#### [To-do item]
Below are some records. Pull every line that contains the word "IPSS".

[Entries taken from a collection]
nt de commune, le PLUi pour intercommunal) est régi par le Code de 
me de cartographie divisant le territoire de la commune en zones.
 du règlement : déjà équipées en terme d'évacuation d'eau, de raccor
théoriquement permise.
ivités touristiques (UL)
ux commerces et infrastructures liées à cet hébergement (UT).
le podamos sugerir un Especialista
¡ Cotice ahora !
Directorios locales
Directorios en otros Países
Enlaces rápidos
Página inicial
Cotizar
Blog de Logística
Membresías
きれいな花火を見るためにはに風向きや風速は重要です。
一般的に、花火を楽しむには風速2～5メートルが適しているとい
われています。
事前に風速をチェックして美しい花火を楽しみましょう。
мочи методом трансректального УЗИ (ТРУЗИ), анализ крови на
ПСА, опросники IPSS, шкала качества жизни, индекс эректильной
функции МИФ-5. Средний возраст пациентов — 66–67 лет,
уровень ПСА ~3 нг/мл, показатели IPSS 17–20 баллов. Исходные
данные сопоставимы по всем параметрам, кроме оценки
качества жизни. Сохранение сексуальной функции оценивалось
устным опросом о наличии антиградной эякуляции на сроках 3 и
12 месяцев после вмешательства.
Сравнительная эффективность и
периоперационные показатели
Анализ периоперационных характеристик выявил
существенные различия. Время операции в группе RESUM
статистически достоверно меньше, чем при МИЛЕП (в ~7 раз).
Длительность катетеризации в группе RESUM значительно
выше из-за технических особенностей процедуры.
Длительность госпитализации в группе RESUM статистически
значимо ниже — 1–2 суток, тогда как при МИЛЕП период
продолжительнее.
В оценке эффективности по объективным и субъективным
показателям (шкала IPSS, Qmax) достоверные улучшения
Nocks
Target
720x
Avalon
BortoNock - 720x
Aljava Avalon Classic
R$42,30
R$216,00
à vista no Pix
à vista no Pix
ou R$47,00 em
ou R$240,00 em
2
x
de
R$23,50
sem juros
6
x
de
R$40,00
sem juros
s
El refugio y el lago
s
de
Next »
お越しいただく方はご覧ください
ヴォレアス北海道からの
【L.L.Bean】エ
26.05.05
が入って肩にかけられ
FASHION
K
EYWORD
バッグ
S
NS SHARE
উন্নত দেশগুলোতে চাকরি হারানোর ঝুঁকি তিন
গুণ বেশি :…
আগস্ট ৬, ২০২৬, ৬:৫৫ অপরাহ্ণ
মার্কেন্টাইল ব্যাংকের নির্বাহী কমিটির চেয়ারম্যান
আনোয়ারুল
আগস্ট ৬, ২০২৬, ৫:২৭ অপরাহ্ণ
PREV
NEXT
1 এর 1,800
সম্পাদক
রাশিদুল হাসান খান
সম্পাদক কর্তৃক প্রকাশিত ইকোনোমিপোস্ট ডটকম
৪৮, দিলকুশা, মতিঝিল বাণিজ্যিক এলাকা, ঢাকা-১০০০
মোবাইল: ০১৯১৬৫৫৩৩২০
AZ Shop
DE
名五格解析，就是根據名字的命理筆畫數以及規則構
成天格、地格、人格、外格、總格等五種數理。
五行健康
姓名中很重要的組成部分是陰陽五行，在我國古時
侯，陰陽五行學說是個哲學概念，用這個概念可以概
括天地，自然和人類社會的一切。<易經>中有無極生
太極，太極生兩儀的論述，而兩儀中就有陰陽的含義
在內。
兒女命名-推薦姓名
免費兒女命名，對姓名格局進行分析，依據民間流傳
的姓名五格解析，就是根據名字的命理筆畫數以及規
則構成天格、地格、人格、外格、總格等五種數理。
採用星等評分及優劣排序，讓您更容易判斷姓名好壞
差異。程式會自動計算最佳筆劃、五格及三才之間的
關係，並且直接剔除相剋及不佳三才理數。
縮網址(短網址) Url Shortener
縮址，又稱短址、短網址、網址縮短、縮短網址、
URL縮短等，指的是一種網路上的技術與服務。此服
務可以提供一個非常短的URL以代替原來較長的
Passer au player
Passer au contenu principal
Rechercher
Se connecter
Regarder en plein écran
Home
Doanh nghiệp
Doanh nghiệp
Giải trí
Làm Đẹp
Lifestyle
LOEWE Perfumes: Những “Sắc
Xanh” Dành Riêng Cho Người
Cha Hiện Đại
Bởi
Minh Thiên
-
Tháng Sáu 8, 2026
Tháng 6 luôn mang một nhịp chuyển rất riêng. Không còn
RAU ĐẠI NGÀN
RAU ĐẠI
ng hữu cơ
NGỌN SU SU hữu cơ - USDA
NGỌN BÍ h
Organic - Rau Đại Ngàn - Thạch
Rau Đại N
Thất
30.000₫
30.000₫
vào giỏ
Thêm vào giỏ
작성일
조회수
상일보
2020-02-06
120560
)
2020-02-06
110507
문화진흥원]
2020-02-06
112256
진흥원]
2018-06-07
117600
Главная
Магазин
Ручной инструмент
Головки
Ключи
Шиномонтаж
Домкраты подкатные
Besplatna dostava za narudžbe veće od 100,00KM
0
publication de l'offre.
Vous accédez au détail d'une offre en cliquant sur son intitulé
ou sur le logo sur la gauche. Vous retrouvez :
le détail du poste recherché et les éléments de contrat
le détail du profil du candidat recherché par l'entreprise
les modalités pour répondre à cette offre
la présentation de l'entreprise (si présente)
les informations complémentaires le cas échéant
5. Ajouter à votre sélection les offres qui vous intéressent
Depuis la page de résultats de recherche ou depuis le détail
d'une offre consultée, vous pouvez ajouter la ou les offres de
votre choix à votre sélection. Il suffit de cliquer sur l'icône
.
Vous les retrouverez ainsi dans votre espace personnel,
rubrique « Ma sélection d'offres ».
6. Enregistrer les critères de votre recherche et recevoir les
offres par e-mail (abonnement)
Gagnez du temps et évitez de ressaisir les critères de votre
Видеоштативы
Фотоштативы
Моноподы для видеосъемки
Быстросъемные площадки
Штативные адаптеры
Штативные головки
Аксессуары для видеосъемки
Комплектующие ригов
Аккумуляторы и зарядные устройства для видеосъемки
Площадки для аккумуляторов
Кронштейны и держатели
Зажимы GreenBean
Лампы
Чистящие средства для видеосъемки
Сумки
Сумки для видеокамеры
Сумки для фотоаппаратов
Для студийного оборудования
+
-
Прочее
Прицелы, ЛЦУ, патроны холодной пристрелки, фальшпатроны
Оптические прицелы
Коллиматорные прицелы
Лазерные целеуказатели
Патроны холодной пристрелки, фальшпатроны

#### [Written reply]
ПСА, опросники IPSS, шкала качества жизни, индекс эректильной
уровень ПСА ~3 нг/мл, показатели IPSS 17–20 баллов. Исходные
показателям (шкала IPSS, Qmax) достоверные улучшения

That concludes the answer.